> **Directions for this task**: Please return every line below that contains the string "JACKSON".

[Collected data entries]
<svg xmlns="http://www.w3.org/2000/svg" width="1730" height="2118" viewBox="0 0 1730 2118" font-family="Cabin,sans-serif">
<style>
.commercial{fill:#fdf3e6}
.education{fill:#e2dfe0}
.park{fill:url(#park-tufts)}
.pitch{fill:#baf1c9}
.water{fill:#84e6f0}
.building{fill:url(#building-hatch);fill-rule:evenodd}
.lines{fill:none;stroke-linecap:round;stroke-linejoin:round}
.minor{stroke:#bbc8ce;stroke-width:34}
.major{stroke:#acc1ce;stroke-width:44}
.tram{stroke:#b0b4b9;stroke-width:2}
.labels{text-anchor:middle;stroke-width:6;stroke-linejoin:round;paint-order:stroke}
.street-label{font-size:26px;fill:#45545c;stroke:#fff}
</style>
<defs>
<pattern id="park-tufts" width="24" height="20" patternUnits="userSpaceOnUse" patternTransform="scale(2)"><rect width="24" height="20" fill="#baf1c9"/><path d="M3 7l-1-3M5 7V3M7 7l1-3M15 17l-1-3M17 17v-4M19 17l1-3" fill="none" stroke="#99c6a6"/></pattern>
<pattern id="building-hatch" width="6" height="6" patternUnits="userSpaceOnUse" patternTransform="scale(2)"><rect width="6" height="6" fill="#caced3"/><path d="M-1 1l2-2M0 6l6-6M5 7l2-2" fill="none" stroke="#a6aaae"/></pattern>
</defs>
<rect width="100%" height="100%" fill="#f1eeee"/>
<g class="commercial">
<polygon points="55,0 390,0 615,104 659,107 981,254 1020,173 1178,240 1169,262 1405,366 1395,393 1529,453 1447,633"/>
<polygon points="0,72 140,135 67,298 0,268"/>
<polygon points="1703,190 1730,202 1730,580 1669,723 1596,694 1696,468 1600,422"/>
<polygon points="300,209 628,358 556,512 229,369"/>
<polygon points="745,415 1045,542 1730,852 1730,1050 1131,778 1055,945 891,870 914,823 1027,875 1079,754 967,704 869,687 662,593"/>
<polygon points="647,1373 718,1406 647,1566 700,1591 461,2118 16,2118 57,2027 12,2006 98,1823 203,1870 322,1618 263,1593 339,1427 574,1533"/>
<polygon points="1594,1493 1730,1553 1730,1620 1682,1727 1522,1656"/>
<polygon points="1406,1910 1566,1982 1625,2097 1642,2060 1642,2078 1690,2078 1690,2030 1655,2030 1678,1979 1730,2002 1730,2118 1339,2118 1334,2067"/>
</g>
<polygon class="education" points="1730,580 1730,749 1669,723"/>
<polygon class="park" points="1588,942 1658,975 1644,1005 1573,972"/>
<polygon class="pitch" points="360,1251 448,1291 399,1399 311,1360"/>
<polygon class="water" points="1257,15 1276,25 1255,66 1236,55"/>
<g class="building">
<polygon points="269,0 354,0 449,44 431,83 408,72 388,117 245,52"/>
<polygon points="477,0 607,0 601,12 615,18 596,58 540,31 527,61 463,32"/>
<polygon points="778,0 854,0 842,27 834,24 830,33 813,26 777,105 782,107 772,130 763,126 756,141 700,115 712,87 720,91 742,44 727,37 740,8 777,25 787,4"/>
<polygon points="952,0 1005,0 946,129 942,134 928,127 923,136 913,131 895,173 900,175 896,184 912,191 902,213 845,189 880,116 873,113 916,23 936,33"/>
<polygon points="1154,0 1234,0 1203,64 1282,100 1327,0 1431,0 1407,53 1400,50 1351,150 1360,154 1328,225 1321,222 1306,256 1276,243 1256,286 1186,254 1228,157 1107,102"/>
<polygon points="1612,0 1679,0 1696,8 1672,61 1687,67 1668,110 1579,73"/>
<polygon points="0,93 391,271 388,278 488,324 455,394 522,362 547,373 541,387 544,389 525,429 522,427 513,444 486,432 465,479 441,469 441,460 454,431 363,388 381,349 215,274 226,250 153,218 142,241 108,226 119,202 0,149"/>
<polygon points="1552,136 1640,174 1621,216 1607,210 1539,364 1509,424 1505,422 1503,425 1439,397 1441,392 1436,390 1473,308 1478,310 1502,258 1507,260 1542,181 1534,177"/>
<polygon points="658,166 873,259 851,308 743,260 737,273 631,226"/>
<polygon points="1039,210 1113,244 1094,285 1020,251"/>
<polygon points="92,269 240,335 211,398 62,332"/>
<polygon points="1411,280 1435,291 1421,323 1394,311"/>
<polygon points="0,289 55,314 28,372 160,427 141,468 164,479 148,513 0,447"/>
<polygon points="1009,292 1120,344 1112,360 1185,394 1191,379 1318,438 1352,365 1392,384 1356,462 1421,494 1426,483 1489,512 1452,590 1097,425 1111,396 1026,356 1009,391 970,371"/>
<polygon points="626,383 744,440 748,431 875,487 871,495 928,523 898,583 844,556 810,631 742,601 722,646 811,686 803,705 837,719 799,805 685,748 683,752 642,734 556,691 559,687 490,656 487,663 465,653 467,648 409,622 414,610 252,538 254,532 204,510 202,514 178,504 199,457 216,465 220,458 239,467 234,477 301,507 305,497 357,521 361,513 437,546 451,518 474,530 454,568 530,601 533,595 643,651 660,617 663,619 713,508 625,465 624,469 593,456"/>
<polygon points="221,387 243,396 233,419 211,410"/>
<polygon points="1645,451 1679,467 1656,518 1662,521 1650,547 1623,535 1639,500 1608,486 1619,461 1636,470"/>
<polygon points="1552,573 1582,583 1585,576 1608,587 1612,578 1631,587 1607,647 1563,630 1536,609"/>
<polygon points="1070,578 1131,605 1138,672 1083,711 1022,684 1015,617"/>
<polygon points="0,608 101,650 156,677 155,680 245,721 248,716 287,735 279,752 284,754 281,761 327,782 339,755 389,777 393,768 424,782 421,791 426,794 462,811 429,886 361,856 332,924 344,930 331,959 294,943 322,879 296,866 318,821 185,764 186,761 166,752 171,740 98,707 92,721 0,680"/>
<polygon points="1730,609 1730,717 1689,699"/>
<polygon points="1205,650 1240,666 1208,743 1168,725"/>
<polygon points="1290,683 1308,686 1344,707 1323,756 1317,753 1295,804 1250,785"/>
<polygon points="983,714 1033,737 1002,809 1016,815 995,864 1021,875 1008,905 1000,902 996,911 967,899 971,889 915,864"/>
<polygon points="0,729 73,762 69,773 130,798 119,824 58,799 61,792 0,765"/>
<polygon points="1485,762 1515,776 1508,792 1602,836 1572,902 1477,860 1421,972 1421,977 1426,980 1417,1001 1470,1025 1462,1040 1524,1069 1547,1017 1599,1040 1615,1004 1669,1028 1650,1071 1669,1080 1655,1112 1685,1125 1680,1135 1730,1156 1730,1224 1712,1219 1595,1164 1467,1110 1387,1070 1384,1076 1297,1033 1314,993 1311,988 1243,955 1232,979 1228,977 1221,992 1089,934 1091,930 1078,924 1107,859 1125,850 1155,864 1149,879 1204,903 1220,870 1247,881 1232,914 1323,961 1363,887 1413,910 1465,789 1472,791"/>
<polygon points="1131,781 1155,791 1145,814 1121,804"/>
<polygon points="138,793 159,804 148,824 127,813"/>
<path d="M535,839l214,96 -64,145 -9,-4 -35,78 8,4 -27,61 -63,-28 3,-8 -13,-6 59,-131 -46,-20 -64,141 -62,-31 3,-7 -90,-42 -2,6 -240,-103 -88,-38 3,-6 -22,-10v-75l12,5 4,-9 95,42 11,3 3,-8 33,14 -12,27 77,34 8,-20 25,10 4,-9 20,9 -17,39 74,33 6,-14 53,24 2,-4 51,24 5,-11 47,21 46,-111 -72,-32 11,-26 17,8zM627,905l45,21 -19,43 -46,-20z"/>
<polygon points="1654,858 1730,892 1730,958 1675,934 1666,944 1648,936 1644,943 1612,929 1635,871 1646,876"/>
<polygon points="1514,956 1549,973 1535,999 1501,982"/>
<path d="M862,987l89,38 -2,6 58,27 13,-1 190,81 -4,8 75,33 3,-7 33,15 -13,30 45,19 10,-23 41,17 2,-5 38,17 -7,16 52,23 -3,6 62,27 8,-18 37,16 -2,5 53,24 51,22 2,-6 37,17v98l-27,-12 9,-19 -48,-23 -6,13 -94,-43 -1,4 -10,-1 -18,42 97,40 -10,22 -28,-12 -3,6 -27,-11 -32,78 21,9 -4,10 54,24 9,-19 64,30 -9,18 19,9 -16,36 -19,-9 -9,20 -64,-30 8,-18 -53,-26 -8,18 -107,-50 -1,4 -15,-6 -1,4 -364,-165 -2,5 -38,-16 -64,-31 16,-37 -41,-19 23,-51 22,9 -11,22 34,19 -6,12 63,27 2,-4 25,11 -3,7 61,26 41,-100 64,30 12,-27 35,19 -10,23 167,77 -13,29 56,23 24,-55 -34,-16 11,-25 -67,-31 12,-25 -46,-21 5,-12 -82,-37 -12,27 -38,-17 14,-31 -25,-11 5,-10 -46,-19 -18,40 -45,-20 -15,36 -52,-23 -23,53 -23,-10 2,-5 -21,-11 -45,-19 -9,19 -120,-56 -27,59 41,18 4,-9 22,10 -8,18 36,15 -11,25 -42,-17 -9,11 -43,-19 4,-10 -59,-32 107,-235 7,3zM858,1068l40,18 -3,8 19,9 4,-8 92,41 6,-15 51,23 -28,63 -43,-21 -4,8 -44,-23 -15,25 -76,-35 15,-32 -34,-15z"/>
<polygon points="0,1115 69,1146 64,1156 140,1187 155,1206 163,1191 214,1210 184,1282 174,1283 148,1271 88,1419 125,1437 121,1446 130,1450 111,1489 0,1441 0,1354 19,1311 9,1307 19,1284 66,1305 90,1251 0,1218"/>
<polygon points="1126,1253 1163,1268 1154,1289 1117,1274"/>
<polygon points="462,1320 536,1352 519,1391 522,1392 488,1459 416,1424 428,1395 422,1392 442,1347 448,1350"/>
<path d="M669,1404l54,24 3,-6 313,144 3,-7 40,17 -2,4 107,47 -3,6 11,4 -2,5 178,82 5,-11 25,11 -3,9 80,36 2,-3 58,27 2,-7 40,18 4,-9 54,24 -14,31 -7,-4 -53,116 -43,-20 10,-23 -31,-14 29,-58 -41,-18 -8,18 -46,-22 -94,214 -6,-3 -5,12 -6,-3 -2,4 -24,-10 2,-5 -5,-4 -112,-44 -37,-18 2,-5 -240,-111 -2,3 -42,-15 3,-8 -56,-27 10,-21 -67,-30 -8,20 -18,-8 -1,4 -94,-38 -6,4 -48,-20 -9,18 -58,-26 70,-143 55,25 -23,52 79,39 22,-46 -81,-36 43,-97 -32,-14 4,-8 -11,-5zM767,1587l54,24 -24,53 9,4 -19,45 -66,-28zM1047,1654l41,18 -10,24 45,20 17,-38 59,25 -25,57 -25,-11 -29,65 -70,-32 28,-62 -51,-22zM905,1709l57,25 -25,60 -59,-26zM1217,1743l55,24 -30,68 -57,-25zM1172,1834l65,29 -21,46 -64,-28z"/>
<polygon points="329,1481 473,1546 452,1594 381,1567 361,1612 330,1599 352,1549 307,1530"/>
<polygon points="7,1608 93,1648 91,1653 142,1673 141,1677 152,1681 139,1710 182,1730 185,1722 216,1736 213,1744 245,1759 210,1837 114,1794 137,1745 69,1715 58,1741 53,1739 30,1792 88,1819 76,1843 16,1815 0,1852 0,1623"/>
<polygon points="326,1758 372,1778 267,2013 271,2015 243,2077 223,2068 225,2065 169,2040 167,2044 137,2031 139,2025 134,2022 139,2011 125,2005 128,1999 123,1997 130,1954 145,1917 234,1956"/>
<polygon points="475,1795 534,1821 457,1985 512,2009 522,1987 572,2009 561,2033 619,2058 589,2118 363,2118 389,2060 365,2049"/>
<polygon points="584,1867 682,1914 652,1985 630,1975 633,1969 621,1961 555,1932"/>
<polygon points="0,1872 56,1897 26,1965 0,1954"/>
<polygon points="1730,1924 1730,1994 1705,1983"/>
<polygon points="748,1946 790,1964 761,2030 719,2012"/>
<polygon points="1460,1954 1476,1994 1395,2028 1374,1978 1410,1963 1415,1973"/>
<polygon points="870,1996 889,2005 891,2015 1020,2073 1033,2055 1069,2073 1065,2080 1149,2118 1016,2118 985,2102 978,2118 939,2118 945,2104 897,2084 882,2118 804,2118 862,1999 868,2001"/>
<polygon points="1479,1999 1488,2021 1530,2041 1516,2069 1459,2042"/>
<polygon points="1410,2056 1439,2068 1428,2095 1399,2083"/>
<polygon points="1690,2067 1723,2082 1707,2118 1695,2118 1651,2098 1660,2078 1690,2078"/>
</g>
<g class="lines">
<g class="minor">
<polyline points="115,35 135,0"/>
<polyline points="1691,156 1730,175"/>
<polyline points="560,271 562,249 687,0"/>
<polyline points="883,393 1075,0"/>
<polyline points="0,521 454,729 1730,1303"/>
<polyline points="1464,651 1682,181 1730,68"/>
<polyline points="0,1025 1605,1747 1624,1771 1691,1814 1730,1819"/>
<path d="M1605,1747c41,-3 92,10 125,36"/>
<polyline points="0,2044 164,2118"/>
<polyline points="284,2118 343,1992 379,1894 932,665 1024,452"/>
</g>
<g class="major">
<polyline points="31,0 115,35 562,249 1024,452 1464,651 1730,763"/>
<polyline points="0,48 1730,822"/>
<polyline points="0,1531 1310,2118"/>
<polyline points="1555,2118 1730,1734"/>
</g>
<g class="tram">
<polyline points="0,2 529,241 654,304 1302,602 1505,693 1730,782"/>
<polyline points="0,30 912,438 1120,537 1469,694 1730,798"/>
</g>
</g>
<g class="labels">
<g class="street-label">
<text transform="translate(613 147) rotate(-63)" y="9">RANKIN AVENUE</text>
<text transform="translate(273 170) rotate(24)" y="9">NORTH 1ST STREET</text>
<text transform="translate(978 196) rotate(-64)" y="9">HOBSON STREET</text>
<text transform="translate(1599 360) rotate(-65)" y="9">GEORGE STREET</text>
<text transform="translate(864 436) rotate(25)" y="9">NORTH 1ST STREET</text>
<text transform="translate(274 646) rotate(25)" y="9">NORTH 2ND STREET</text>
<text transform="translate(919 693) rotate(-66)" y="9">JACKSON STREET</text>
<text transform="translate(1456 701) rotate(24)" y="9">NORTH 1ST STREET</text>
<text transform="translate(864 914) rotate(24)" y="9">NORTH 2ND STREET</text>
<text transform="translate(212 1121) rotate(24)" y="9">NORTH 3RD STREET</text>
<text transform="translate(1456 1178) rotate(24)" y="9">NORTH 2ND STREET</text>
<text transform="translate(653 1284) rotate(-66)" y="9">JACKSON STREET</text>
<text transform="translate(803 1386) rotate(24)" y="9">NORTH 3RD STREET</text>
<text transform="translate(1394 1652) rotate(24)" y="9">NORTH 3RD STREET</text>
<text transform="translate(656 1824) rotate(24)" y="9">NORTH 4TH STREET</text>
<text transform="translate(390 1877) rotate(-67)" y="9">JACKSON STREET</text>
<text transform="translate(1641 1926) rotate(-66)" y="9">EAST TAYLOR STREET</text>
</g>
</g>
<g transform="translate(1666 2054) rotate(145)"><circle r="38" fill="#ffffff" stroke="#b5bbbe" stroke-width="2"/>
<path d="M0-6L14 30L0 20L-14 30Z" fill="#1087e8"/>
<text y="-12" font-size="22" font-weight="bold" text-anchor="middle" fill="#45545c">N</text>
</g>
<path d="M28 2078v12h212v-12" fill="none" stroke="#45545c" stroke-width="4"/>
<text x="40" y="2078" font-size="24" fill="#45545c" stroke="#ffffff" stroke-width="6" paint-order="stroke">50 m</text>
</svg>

> **Problem solution**:
<text transform="translate(919 693) rotate(-66)" y="9">JACKSON STREET</text>
<text transform="translate(653 1284) rotate(-66)" y="9">JACKSON STREET</text>
<text transform="translate(390 1877) rotate(-67)" y="9">JACKSON STREET</text>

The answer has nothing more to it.